The fact that audiences have been shown one type of footage but not the other raises its own set of politically sensitive questions about the selectivity of historiography. If, as Hersonski seems to claim, historians took the original film at more or less face value, why were the scenes that were shared with the wider world strictly depictions of poverty, hunger and death? Presumably, if historians assumed the original footage was not staged, the scenes of Jewish luxury should have been just as valuable a part of the historical record. But those images didn’t make it into Night and Fog and the countless Holocaust docs that followed. Most charitably, we can understand the rarity of these scenes as evidence that historians and documentarians understood that they were highly anomalous or staged—making Hersonski’s warnings about the ethical dangers of taking “The Ghetto” at face value redundant, if not unnecessary. Less charitably, we might see the non-dissemination of the scenes as evidence of a political-historiographic orthodoxy on the Holocaust that insisted that Jewish suffering in the Warsaw Ghetto was universal. (A point that the liquidation of the ghetto in 1943 appears to bear out—but which doesn’t address how its prisoners lived for the two-and-a-half previous years.) Seen in this light, the cinematic historiography of the Holocaust is shown to be a process of selectively choosing the evidence that best fits a pre-existing narrative, rather than a sharing of all the evidence, no matter whether it alters our notion of the Holocaust as the ultimate, absolute and universal horror.

While Hersonski never addresses this particular issue directly, the format of her film brilliantly foregrounds the difficulty of extracting truth from incomplete historical records—as all records necessarily are. Hersonski weaves together excerpts from diaries of ghetto residents, transcripts from the Nuremberg Trials, Nazi bureaucratic records, additional personal footage shot by Nazi cameramen and most powerfully, contemporary real-time commentaries from ghetto survivors watching the Nazi footage in front of Hersonski’s camera. As they view the footage, they critique and connect with the scenes, providing personal and emotional detailing to terrible images that threaten to become rote. Their emotional responses to the suffering are most moving—when they shield their eyes from the scenes of piled dead bodies, there is a painful psychological immediacy—but the most historically interesting bits of their commentary are their responses to the scenes of Jewish wealth. They don’t deny that there were wealthier Jews in the ghetto; in fact, several of the survivors affirm that they existed. They point out how few of them there were (one says maybe 20 people in the ghetto’s population of 400,000 could afford to go to the restaurant seen in the footage), but they acknowledge their existence. This testimony offers a more nuanced portrait of ghetto society while not denying that life for the overwhelming majority of ghetto residents was utterly wretched. Just as importantly, their testimony highlights how all historiography is necessarily a process of selective accounting, and always bears a volatile relationship to the truth. While Dargis is right about Hersonski’s “ethical insistence that there are true things in the world, and that it is necessary for us to know them,” Hersonski is also insistent that there can never be a one-to-one correspondence between history and truth. As she told me in an interview, “Certainly the film is about the nature of documentation itself and the inability to capture reality as such. … Always capturing one aspect, or more than one aspect, but never the thing itself. … It’s something beyond language and image.”
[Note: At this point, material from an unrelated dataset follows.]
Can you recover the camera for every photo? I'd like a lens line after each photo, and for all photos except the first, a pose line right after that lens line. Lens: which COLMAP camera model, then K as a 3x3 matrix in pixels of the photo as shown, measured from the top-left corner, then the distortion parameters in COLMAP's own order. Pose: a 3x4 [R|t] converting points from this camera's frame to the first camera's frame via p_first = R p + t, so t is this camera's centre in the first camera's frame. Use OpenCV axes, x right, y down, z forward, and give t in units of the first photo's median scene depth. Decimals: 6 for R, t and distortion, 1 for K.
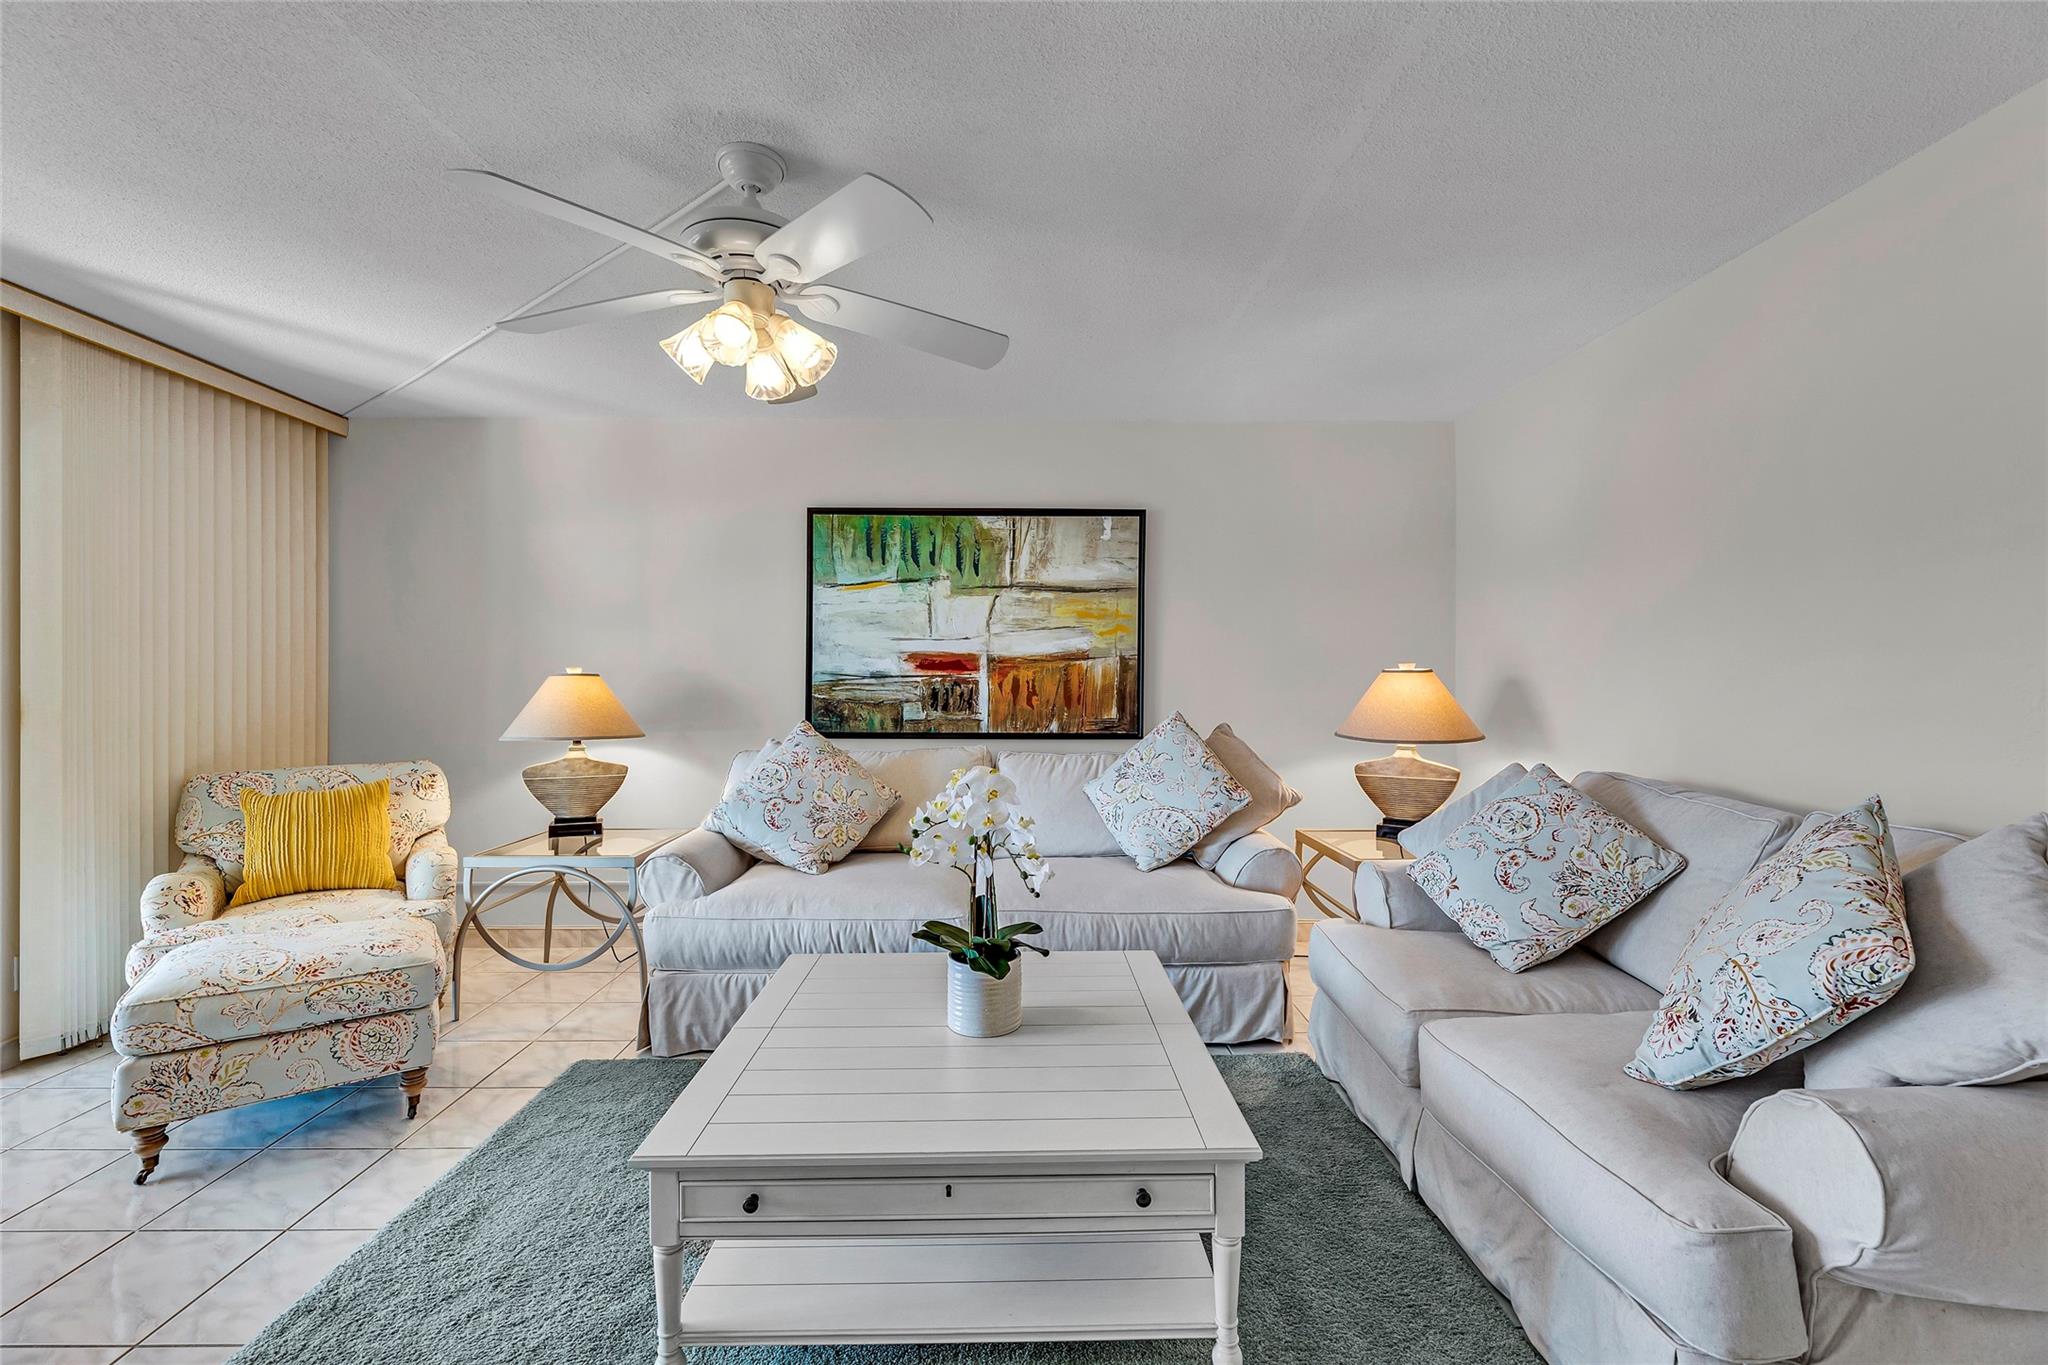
lens RADIAL K [[861.6, 0, 1024.8], [0, 861.6, 679.0], [0, 0, 1]] dist [-0.001959, -0.000313]
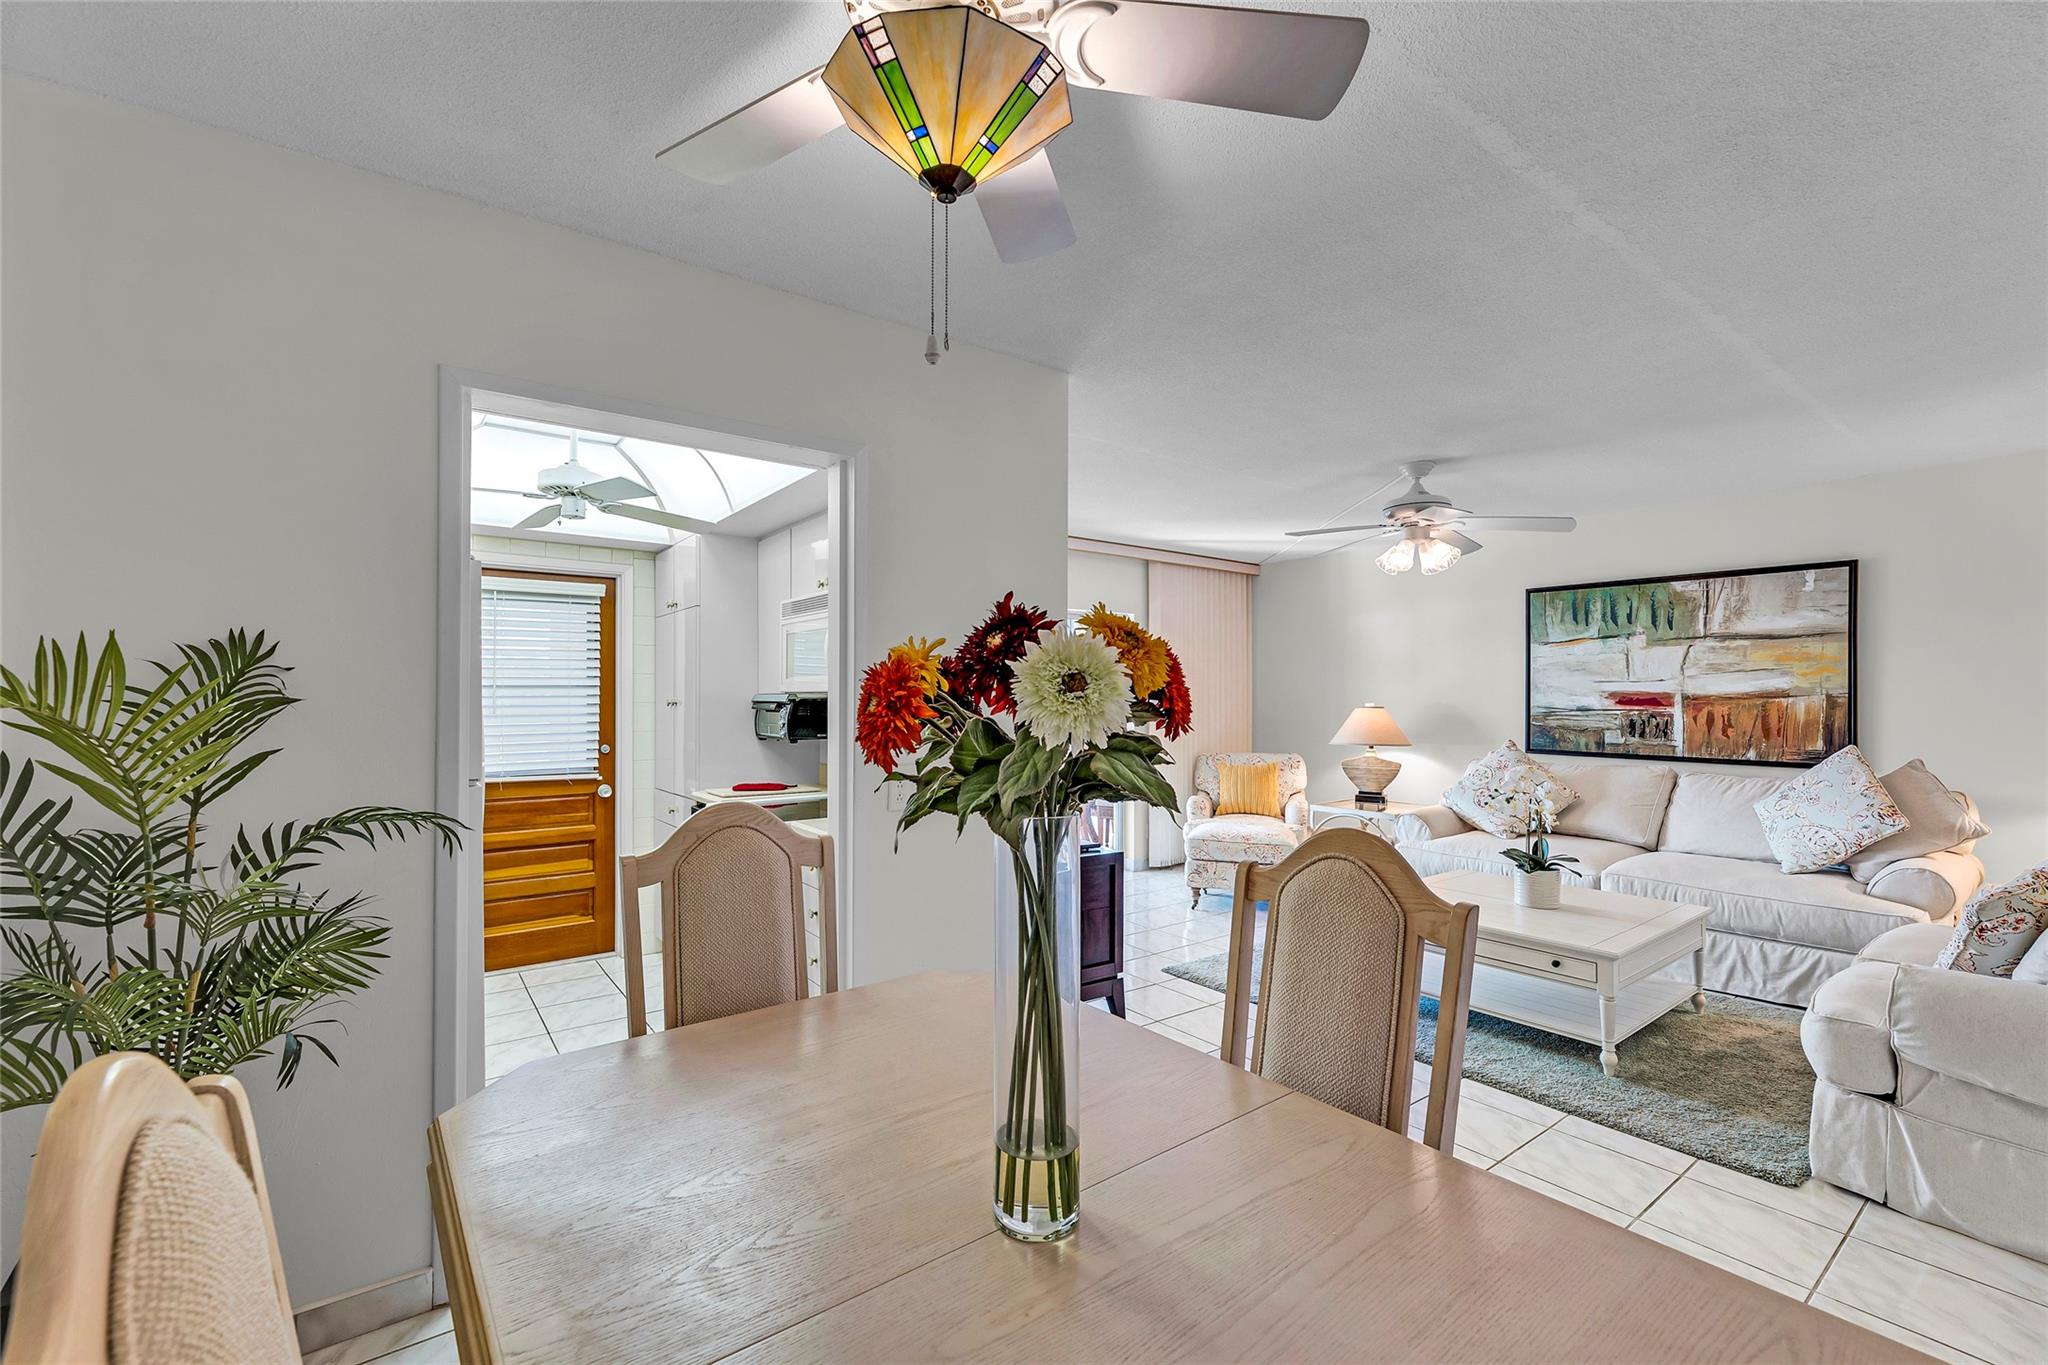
lens RADIAL K [[864.9, 0, 1024.9], [0, 864.9, 688.6], [0, 0, 1]] dist [0.002398, 0.000078]
pose [[0.591054, -0.006155, -0.806609, 0.401909], [0.000454, 0.999973, -0.007298, -0.026366], [0.806632, 0.003947, 0.591041, -0.493692]]
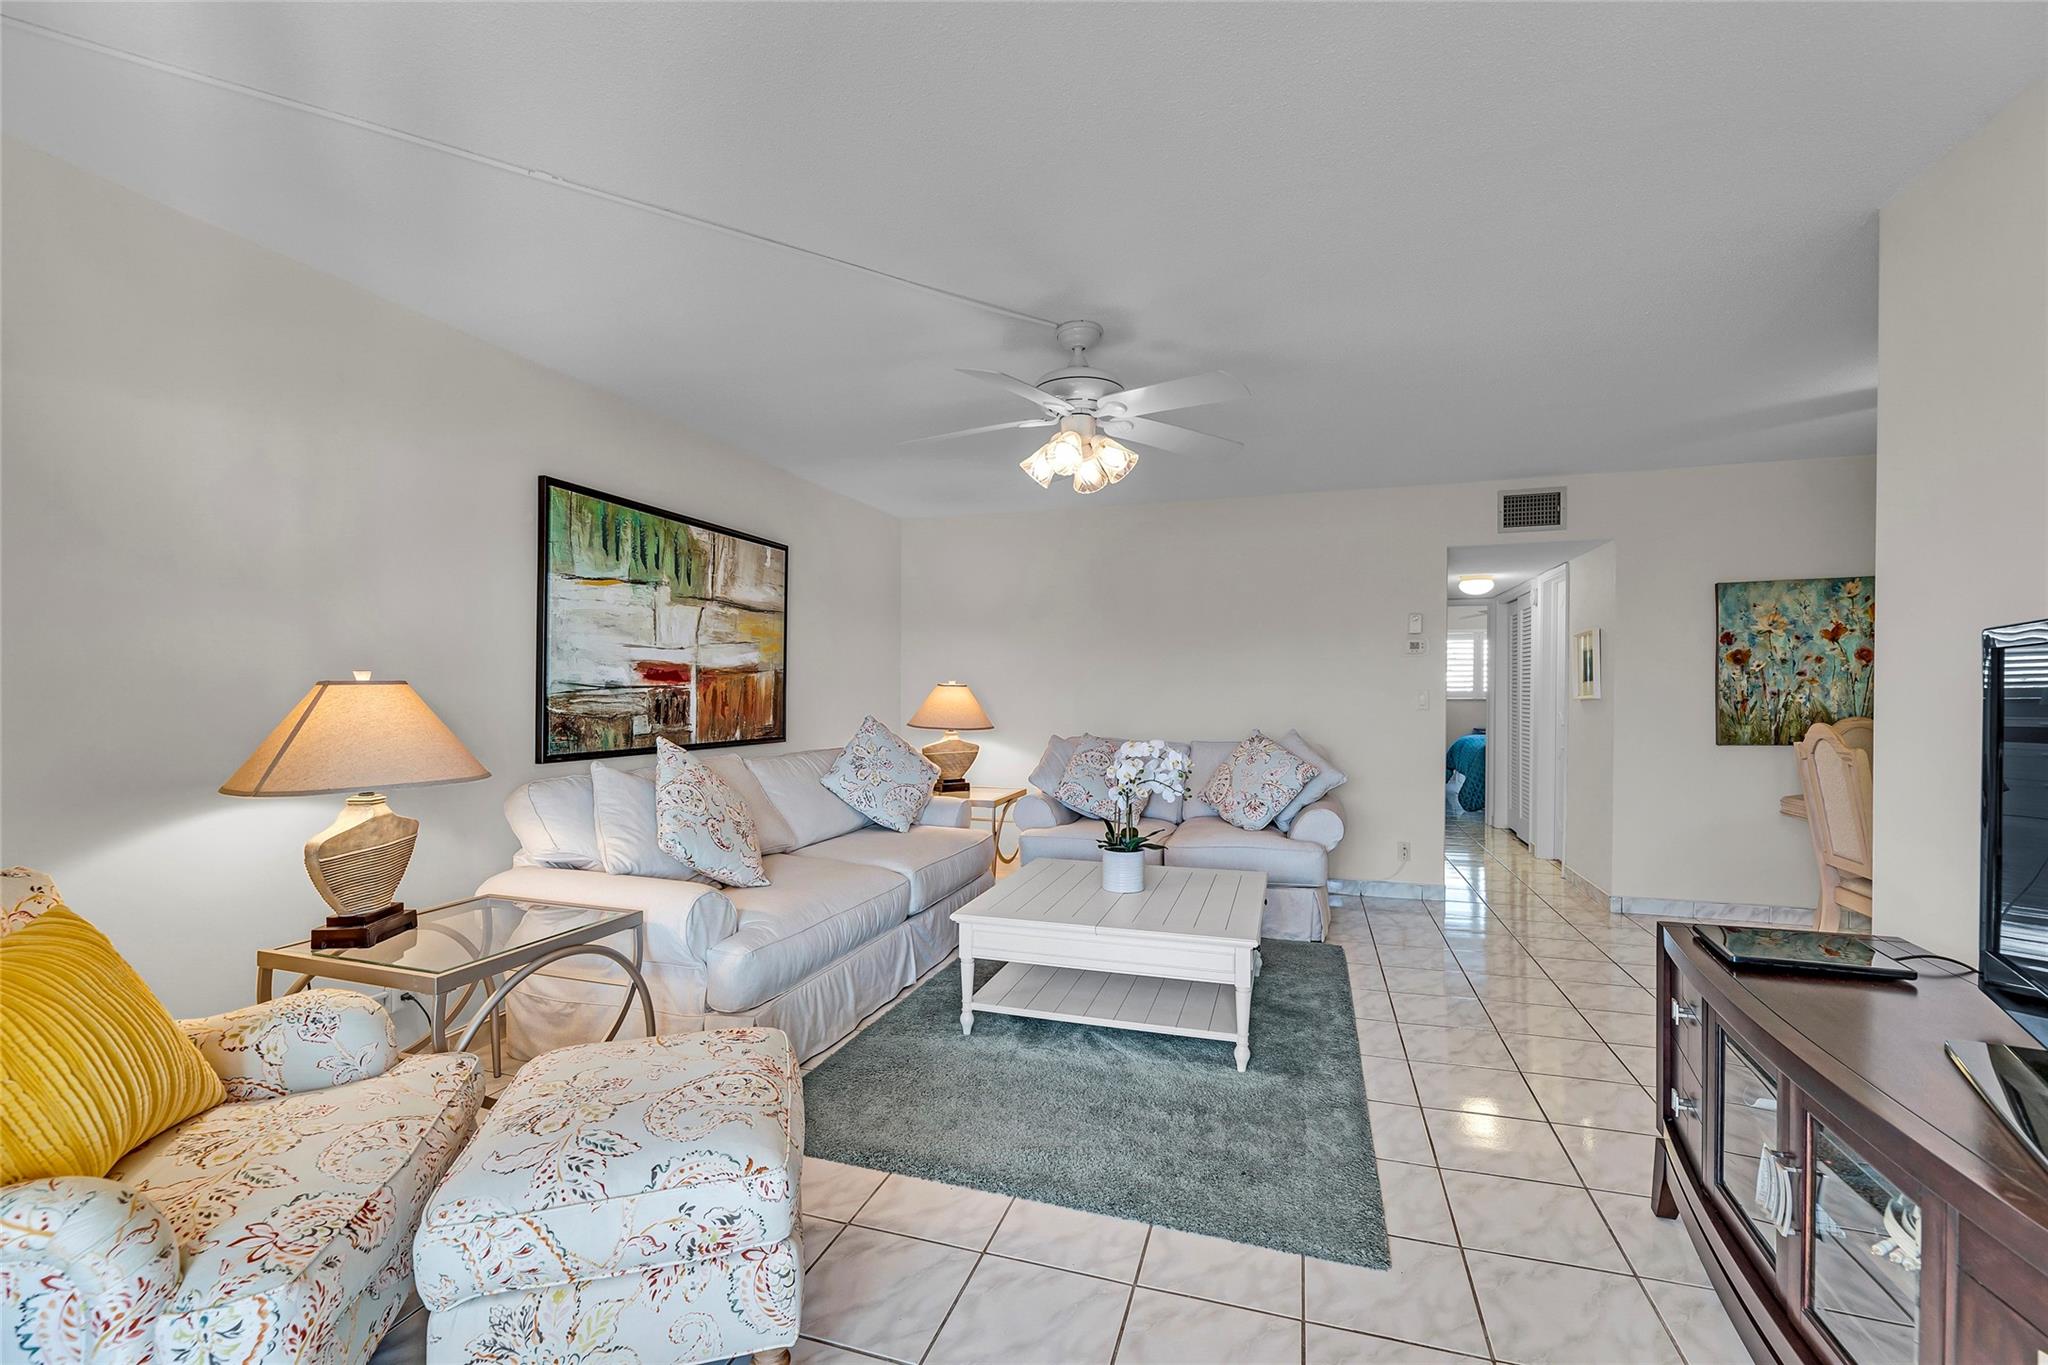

A Film Unfinished is less important for correcting a historical misconception, as a number of critics claim, than it is for its attention to the problems of historiography. Professional historians understand these problems well, but untrained consumers of popular history have a much dimmer understanding. On the one hand, a historian must make decisions on what evidence to share, and those decisions are inevitably partially motivated by ideology. On the other hand, it is possible to arrive at a “best version” of the truth by judiciously and objectively piecing together all the available evidence. A Film Unfinished is a reminder that every historical account is, by its nature, unfinished.